Camera settings data:
= Beginning of Section =
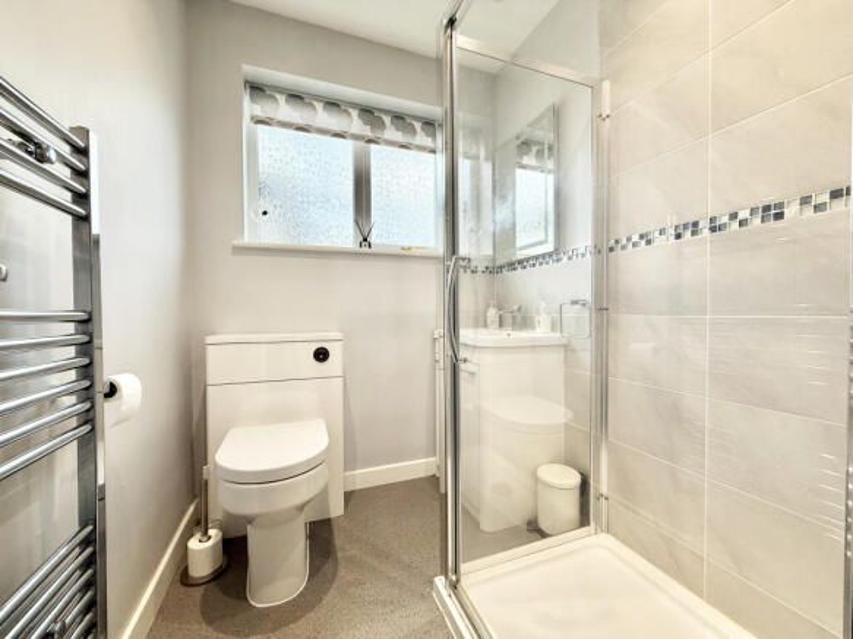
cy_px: 320
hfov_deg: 102.1
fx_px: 345
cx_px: 426
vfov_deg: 85.7
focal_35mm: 14
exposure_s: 1/100
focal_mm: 2.22
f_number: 2.2
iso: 64
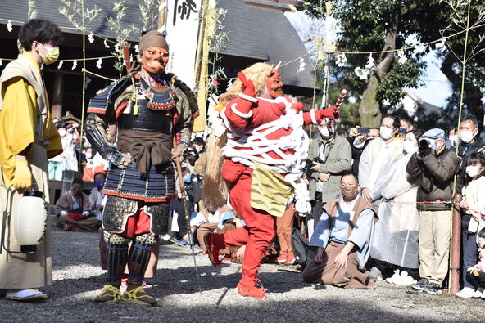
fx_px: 943
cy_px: 162
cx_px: 242
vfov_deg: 19.5
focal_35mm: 70
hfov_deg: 28.8
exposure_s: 1/1000
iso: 200
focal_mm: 70
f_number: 4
= End of Section =
_Directions for this task_
What the reply must contain is an exact transcription of the data above and none of its pictures.

_Task solution_
cy_px: 320
hfov_deg: 102.1
fx_px: 345
cx_px: 426
vfov_deg: 85.7
focal_35mm: 14
exposure_s: 1/100
focal_mm: 2.22
f_number: 2.2
iso: 64
fx_px: 943
cy_px: 162
cx_px: 242
vfov_deg: 19.5
focal_35mm: 70
hfov_deg: 28.8
exposure_s: 1/1000
iso: 200
focal_mm: 70
f_number: 4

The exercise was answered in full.